Description
The bug
golang VCF libraries will not read out VCFs.
According to a strict reading of the last few version of the VCF spec (https://samtools.github.io/hts-specs/VCFv4.2.pdf, https://samtools.github.io/hts-specs/VCFv4.3.pdf) the INFO field has a prescribed format which we are departing from in a number of ways:
- Our
Source
element is not enclosed in double quotes. - Our
Version
element is not enclosed in double quotes. - We have added a non-standard element -
FileDate
To Reproduce
I am using VCF fbe3b136-dc8b-4c8d-bde3-a6390c91b521.vcf
from the COLO-829 analysis analysis_fbe3b136-dc8b-4c8d-bde3-a6390c91b521
for testing my code. The following two lines demonstrate the problems shown above - the first line has all 3 problems and the second line has problems 1 and 2:
##INFO=<ID=GERM,Number=2,Type=Integer,Description="Counts of donor occurs this mutation, total recorded donor number",Source=/mnt/lustre/reference/genomeinfo/qannotate/icgc_germline_qsnp_PUBLIC.vcf,FileDate=null>
##INFO=<ID=DB,Number=0,Type=Flag,Description="dbSNP Membership",Source=/mnt/lustre/reference/dbsnp/141/00-All.vcf,Version=141>
If I cut out the first 1000 lines form this VCF and rectify all 3 problems, then the VCF will parse.
Expected behavior
The golang library appears to be applying the VCF spec strictly and not allowing for the addition of user-defined fields in INFO lines however the spec does not explicitly allow for user-defined fields in INFO lines so I think we should stop using them.
I'm guessing qannotate may be adding these but wherever it is, I'd like to have the quoting fixed.
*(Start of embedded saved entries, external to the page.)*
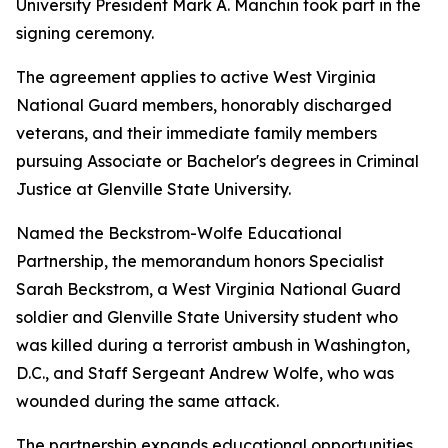
University President Mark A. Manchin took part in the
signing ceremony.
The agreement applies to active West Virginia
National Guard members, honorably discharged
veterans, and their immediate family members
pursuing Associate or Bachelor's degrees in Criminal
Justice at Glenville State University.
Named the Beckstrom-Wolfe Educational
Partnership, the memorandum honors Specialist
Sarah Beckstrom, a West Virginia National Guard
soldier and Glenville State University student who
was killed during a terrorist ambush in Washington,
D.C., and Staff Sergeant Andrew Wolfe, who was
wounded during the same attack.
The partnership expands educational opportunities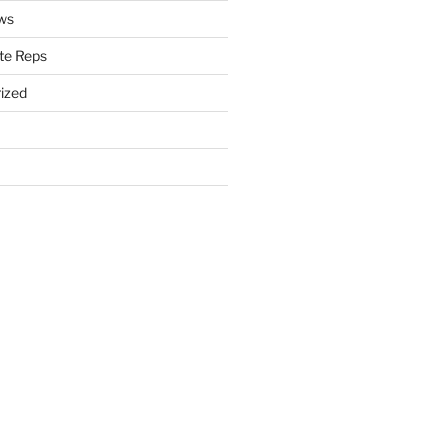
ws
te Reps
ized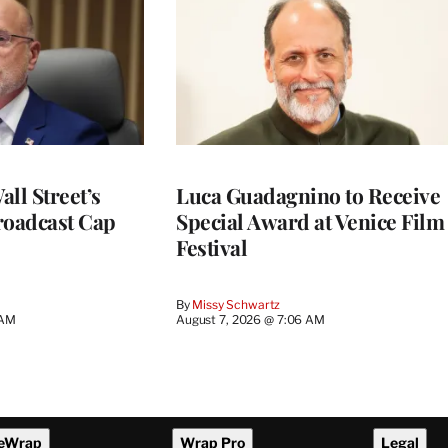
ll Street’s
Luca Guadagnino to Receive
roadcast Cap
Special Award at Venice Film
Festival
By
Missy Schwartz
 AM
August 7, 2026 @ 7:06 AM
eWrap
Wrap Pro
Legal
And for the FileDate, we could make Source a composite field that also contained the file date, for example:
##INFO=<ID=GERM,Number=2,Type=Integer,Description="Counts of donor occurs this mutation, total recorded donor number",Source=/mnt/lustre/reference/genomeinfo/qannotate/icgc_germline_qsnp_PUBLIC.vcf;2021-06-14">
If we go down the composite field path, I would suggest that we use semi-colon as the separator because comma is the default separator between subfields within an INFO field.